Since you've not used notebooks any way but partitioned, you can't know < s >.

The HD on my notebook (about 5 years old) makes faint noise when the head moves.
Head movement is the single biggest performance degrader on a HD and the farther the movement, the slower the performance. When you make partitions you not only force head movement as you move between partitions, but that head movement virtually always has to cross 'empty' space too (the free space left in partitions). If you are 'in' partition #1 and you need data in partition #3 you force crossing the balance of partition #1 and the whole of partition #2 just to get at partition #3. That's "expensive", time-wise.

I also *guess* that OS cache for the HD directory suffers by virtue of having to manage 3 different full directory trees rather than just a single one.

HDs are fast these days, so the evidence of performance degradation may be slight, but nonetheless it is happening.

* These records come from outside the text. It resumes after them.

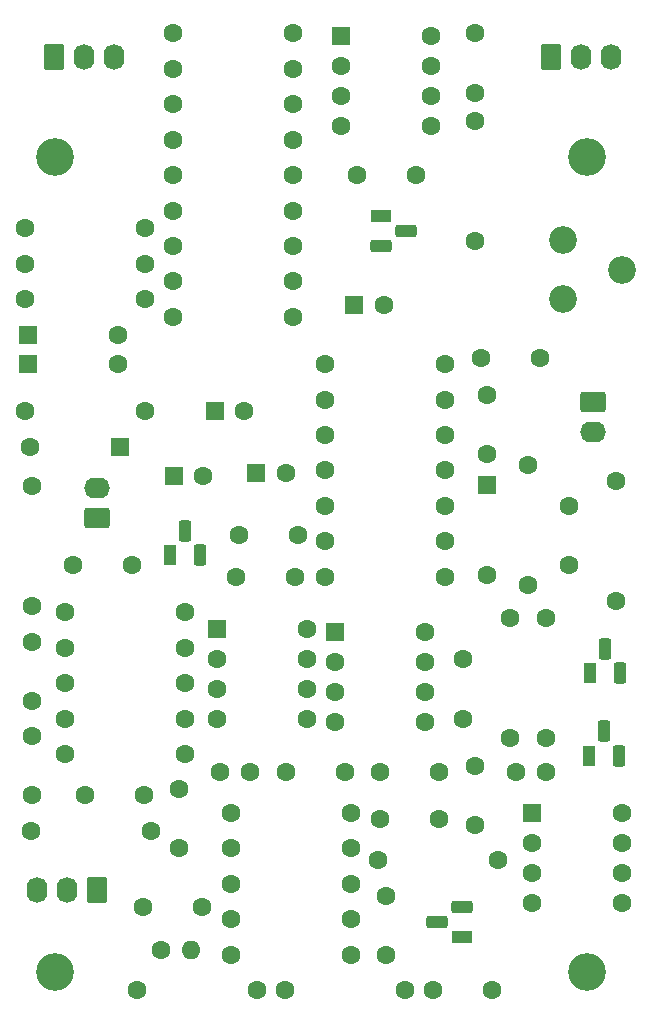
<source format=gbr>
%TF.GenerationSoftware,KiCad,Pcbnew,9.0.0*%
%TF.CreationDate,2025-09-04T18:21:01+01:00*%
%TF.ProjectId,BossCE2,426f7373-4345-4322-9e6b-696361645f70,V1.1*%
%TF.SameCoordinates,Original*%
%TF.FileFunction,Soldermask,Top*%
%TF.FilePolarity,Negative*%
%FSLAX46Y46*%
G04 Gerber Fmt 4.6, Leading zero omitted, Abs format (unit mm)*
G04 Created by KiCad (PCBNEW 9.0.0) date 2025-09-04 18:21:01*
%MOMM*%
%LPD*%
G01*
G04 APERTURE LIST*
G04 Aperture macros list*
%AMRoundRect*
0 Rectangle with rounded corners*
0 $1 Rounding radius*
0 $2 $3 $4 $5 $6 $7 $8 $9 X,Y pos of 4 corners*
0 Add a 4 corners polygon primitive as box body*
4,1,4,$2,$3,$4,$5,$6,$7,$8,$9,$2,$3,0*
0 Add four circle primitives for the rounded corners*
1,1,$1+$1,$2,$3*
1,1,$1+$1,$4,$5*
1,1,$1+$1,$6,$7*
1,1,$1+$1,$8,$9*
0 Add four rect primitives between the rounded corners*
20,1,$1+$1,$2,$3,$4,$5,0*
20,1,$1+$1,$4,$5,$6,$7,0*
20,1,$1+$1,$6,$7,$8,$9,0*
20,1,$1+$1,$8,$9,$2,$3,0*%
G04 Aperture macros list end*
%ADD10C,1.600000*%
%ADD11O,1.600000X1.600000*%
%ADD12R,1.800000X1.100000*%
%ADD13RoundRect,0.275000X0.625000X-0.275000X0.625000X0.275000X-0.625000X0.275000X-0.625000X-0.275000X0*%
%ADD14RoundRect,0.250000X-0.550000X-0.550000X0.550000X-0.550000X0.550000X0.550000X-0.550000X0.550000X0*%
%ADD15C,3.200000*%
%ADD16RoundRect,0.250000X0.550000X0.550000X-0.550000X0.550000X-0.550000X-0.550000X0.550000X-0.550000X0*%
%ADD17C,2.340000*%
%ADD18RoundRect,0.250000X-0.550000X0.550000X-0.550000X-0.550000X0.550000X-0.550000X0.550000X0.550000X0*%
%ADD19R,1.100000X1.800000*%
%ADD20RoundRect,0.275000X-0.275000X-0.625000X0.275000X-0.625000X0.275000X0.625000X-0.275000X0.625000X0*%
%ADD21RoundRect,0.275000X-0.625000X0.275000X-0.625000X-0.275000X0.625000X-0.275000X0.625000X0.275000X0*%
%ADD22RoundRect,0.250000X0.845000X-0.620000X0.845000X0.620000X-0.845000X0.620000X-0.845000X-0.620000X0*%
%ADD23O,2.190000X1.740000*%
%ADD24RoundRect,0.250000X-0.620000X-0.845000X0.620000X-0.845000X0.620000X0.845000X-0.620000X0.845000X0*%
%ADD25O,1.740000X2.190000*%
%ADD26RoundRect,0.250000X-0.845000X0.620000X-0.845000X-0.620000X0.845000X-0.620000X0.845000X0.620000X0*%
%ADD27RoundRect,0.250000X0.620000X0.845000X-0.620000X0.845000X-0.620000X-0.845000X0.620000X-0.845000X0*%
G04 APERTURE END LIST*
D10*
%TO.C,R12*%
X77455000Y-109000000D03*
X79995000Y-109000000D03*
%TD*%
%TO.C,Rin1*%
X47460000Y-124100000D03*
D11*
X50000000Y-124100000D03*
%TD*%
D12*
%TO.C,Q1*%
X72900000Y-123040000D03*
D13*
X70830000Y-121770000D03*
X72900000Y-120500000D03*
%TD*%
D10*
%TO.C,C16*%
X59000000Y-89000000D03*
X54000000Y-89000000D03*
%TD*%
%TO.C,C13*%
X74000000Y-108500000D03*
X74000000Y-113500000D03*
%TD*%
%TO.C,C19*%
X74000000Y-51500000D03*
X74000000Y-46500000D03*
%TD*%
%TO.C,R20*%
X78500000Y-83000000D03*
X78500000Y-93160000D03*
%TD*%
%TO.C,R21*%
X61340000Y-86500000D03*
X71500000Y-86500000D03*
%TD*%
%TO.C,R38*%
X46080000Y-69000000D03*
X35920000Y-69000000D03*
%TD*%
%TO.C,R17*%
X36500000Y-95000000D03*
X36500000Y-84840000D03*
%TD*%
%TO.C,R4*%
X36420000Y-114000000D03*
X46580000Y-114000000D03*
%TD*%
%TO.C,R1*%
X53350000Y-124500000D03*
X63510000Y-124500000D03*
%TD*%
D14*
%TO.C,C20*%
X52000000Y-78500000D03*
D10*
X54500000Y-78500000D03*
%TD*%
%TO.C,R13*%
X52460000Y-109000000D03*
X55000000Y-109000000D03*
%TD*%
%TO.C,R6*%
X76000000Y-116500000D03*
X65840000Y-116500000D03*
%TD*%
%TO.C,R14*%
X63500000Y-112500000D03*
X53340000Y-112500000D03*
%TD*%
D15*
%TO.C,REF\u002A\u002A*%
X38500000Y-126000000D03*
%TD*%
D10*
%TO.C,R22*%
X86000000Y-84420000D03*
X86000000Y-94580000D03*
%TD*%
%TO.C,R15*%
X49500000Y-95500000D03*
X39340000Y-95500000D03*
%TD*%
%TO.C,R52*%
X48420000Y-70500000D03*
X58580000Y-70500000D03*
%TD*%
%TO.C,R26*%
X61340000Y-77500000D03*
X71500000Y-77500000D03*
%TD*%
D16*
%TO.C,D5*%
X44000000Y-81500000D03*
D10*
X36380000Y-81500000D03*
%TD*%
%TO.C,C15*%
X75000000Y-82080000D03*
X75000000Y-77080000D03*
%TD*%
%TO.C,C5*%
X46000000Y-111000000D03*
X41000000Y-111000000D03*
%TD*%
%TO.C,C12*%
X40000000Y-91500000D03*
X45000000Y-91500000D03*
%TD*%
%TO.C,R29*%
X74000000Y-64080000D03*
X74000000Y-53920000D03*
%TD*%
%TO.C,R31*%
X35920000Y-63000000D03*
X46080000Y-63000000D03*
%TD*%
D14*
%TO.C,D7*%
X36190000Y-74500000D03*
D10*
X43810000Y-74500000D03*
%TD*%
%TO.C,C14*%
X82000000Y-91500000D03*
X82000000Y-86500000D03*
%TD*%
%TO.C,R10*%
X49500000Y-104500000D03*
X39340000Y-104500000D03*
%TD*%
%TO.C,C22*%
X73000000Y-99500000D03*
X73000000Y-104500000D03*
%TD*%
D17*
%TO.C,RV1*%
X81500000Y-69000000D03*
X86500000Y-66500000D03*
X81500000Y-64000000D03*
%TD*%
D14*
%TO.C,C30*%
X63794888Y-69500000D03*
D10*
X66294888Y-69500000D03*
%TD*%
%TO.C,C7*%
X58000000Y-109000000D03*
X63000000Y-109000000D03*
%TD*%
%TO.C,R7*%
X63500000Y-115500000D03*
X53340000Y-115500000D03*
%TD*%
D18*
%TO.C,D2*%
X75000000Y-84770000D03*
D10*
X75000000Y-92390000D03*
%TD*%
%TO.C,R8*%
X53340000Y-118500000D03*
X63500000Y-118500000D03*
%TD*%
%TO.C,RF1*%
X48420000Y-49500000D03*
X58580000Y-49500000D03*
%TD*%
%TO.C,R23*%
X71500000Y-80500000D03*
X61340000Y-80500000D03*
%TD*%
%TO.C,R37*%
X48420000Y-55500000D03*
X58580000Y-55500000D03*
%TD*%
%TO.C,C11*%
X36500000Y-98000000D03*
X36500000Y-103000000D03*
%TD*%
%TO.C,R11*%
X39340000Y-101500000D03*
X49500000Y-101500000D03*
%TD*%
%TO.C,R40*%
X61350000Y-92500000D03*
X71510000Y-92500000D03*
%TD*%
D19*
%TO.C,Q5*%
X48230000Y-90670000D03*
D20*
X49500000Y-88600000D03*
X50770000Y-90670000D03*
%TD*%
D10*
%TO.C,R28*%
X58580000Y-67500000D03*
X48420000Y-67500000D03*
%TD*%
%TO.C,R32*%
X35920000Y-66000000D03*
X46080000Y-66000000D03*
%TD*%
D14*
%TO.C,U3*%
X52195000Y-96960000D03*
D10*
X52195000Y-99500000D03*
X52195000Y-102040000D03*
X52195000Y-104580000D03*
X59815000Y-104580000D03*
X59815000Y-102040000D03*
X59815000Y-99500000D03*
X59815000Y-96960000D03*
%TD*%
%TO.C,R3*%
X45420000Y-127500000D03*
X55580000Y-127500000D03*
%TD*%
%TO.C,R53*%
X46080000Y-78500000D03*
X35920000Y-78500000D03*
%TD*%
D14*
%TO.C,D1*%
X36190000Y-72000000D03*
D10*
X43810000Y-72000000D03*
%TD*%
%TO.C,C2*%
X66500000Y-124500000D03*
X66500000Y-119500000D03*
%TD*%
D14*
%TO.C,U2*%
X62695000Y-46690000D03*
D10*
X62695000Y-49230000D03*
X62695000Y-51770000D03*
X62695000Y-54310000D03*
X70315000Y-54310000D03*
X70315000Y-51770000D03*
X70315000Y-49230000D03*
X70315000Y-46690000D03*
%TD*%
%TO.C,R18*%
X80000000Y-96000000D03*
X80000000Y-106160000D03*
%TD*%
%TO.C,C17*%
X74500000Y-74000000D03*
X79500000Y-74000000D03*
%TD*%
%TO.C,R2*%
X57920000Y-127500000D03*
X68080000Y-127500000D03*
%TD*%
%TO.C,R24*%
X71500000Y-83500000D03*
X61340000Y-83500000D03*
%TD*%
%TO.C,R25*%
X61340000Y-74500000D03*
X71500000Y-74500000D03*
%TD*%
%TO.C,C9*%
X66000000Y-113000000D03*
X71000000Y-113000000D03*
%TD*%
%TO.C,C3*%
X75500000Y-127500000D03*
X70500000Y-127500000D03*
%TD*%
%TO.C,C4*%
X49000000Y-115500000D03*
X49000000Y-110500000D03*
%TD*%
%TO.C,C10*%
X53750000Y-92500000D03*
X58750000Y-92500000D03*
%TD*%
%TO.C,R27*%
X48420000Y-64500000D03*
X58580000Y-64500000D03*
%TD*%
%TO.C,R16*%
X49500000Y-98500000D03*
X39340000Y-98500000D03*
%TD*%
%TO.C,C21*%
X64000000Y-58500000D03*
X69000000Y-58500000D03*
%TD*%
D14*
%TO.C,C18*%
X55519888Y-83750000D03*
D10*
X58019888Y-83750000D03*
%TD*%
D19*
%TO.C,Q3*%
X83730000Y-100670000D03*
D20*
X85000000Y-98600000D03*
X86270000Y-100670000D03*
%TD*%
D19*
%TO.C,Q2*%
X83645000Y-107670000D03*
D20*
X84915000Y-105600000D03*
X86185000Y-107670000D03*
%TD*%
D12*
%TO.C,Q4*%
X66100000Y-61960000D03*
D21*
X68170000Y-63230000D03*
X66100000Y-64500000D03*
%TD*%
D10*
%TO.C,R36*%
X58580000Y-58500000D03*
X48420000Y-58500000D03*
%TD*%
%TO.C,R39*%
X71500000Y-89500000D03*
X61340000Y-89500000D03*
%TD*%
D15*
%TO.C,REF\u002A\u002A*%
X83500000Y-126000000D03*
%TD*%
D10*
%TO.C,R30*%
X58580000Y-46500000D03*
X48420000Y-46500000D03*
%TD*%
%TO.C,R19*%
X77000000Y-96000000D03*
X77000000Y-106160000D03*
%TD*%
%TO.C,R35*%
X58580000Y-61500000D03*
X48420000Y-61500000D03*
%TD*%
D15*
%TO.C,REF\u002A\u002A*%
X38500000Y-57000000D03*
%TD*%
D22*
%TO.C,J3*%
X42000000Y-87540000D03*
D23*
X42000000Y-85000000D03*
%TD*%
D24*
%TO.C,J5*%
X80420000Y-48500000D03*
D25*
X82960000Y-48500000D03*
X85500000Y-48500000D03*
%TD*%
D10*
%TO.C,R9*%
X39340000Y-107500000D03*
X49500000Y-107500000D03*
%TD*%
D14*
%TO.C,C29*%
X48500000Y-84000000D03*
D10*
X51000000Y-84000000D03*
%TD*%
%TO.C,RF2*%
X58580000Y-52500000D03*
X48420000Y-52500000D03*
%TD*%
%TO.C,C1*%
X45950000Y-120500000D03*
X50950000Y-120500000D03*
%TD*%
D15*
%TO.C,REF\u002A\u002A*%
X83500000Y-57000000D03*
%TD*%
D26*
%TO.C,J2*%
X83980000Y-77725000D03*
D23*
X83980000Y-80265000D03*
%TD*%
D14*
%TO.C,U1*%
X78880000Y-112460000D03*
D10*
X78880000Y-115000000D03*
X78880000Y-117540000D03*
X78880000Y-120080000D03*
X86500000Y-120080000D03*
X86500000Y-117540000D03*
X86500000Y-115000000D03*
X86500000Y-112460000D03*
%TD*%
D27*
%TO.C,J1*%
X42000000Y-119000000D03*
D25*
X39460000Y-119000000D03*
X36920000Y-119000000D03*
%TD*%
D14*
%TO.C,U4*%
X62195000Y-97190000D03*
D10*
X62195000Y-99730000D03*
X62195000Y-102270000D03*
X62195000Y-104810000D03*
X69815000Y-104810000D03*
X69815000Y-102270000D03*
X69815000Y-99730000D03*
X69815000Y-97190000D03*
%TD*%
D24*
%TO.C,J4*%
X38380000Y-48500000D03*
D25*
X40920000Y-48500000D03*
X43460000Y-48500000D03*
%TD*%
D10*
%TO.C,C8*%
X36500000Y-111000000D03*
X36500000Y-106000000D03*
%TD*%
%TO.C,R5*%
X53350000Y-121500000D03*
X63510000Y-121500000D03*
%TD*%
%TO.C,C6*%
X71000000Y-109000000D03*
X66000000Y-109000000D03*
%TD*%
M02*

</source>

And the erratic part comes from sequences of event, where in some cases you may stick to a single partition and in other cases flit back-and-forth between partitions. Another cause for erratic performance might be **when** a file needs to have a new extent (fragment) allocated. An actual file's current allocation is kept in RAM. Now suppose you were merrily writing to a file in P#3 and then you did something unrelated that required P#1. P#1's directory might need refresh to RAM. When done with P#1 the application using P#3 gets control again. But it's very next record needs a new extent (fragment). This requires re-reading P#3 directory/space structure to allocate the new extent. With a single partition my guess is that the up-to-date directory/space structure for the single partition is already present and up-to-date in RAM.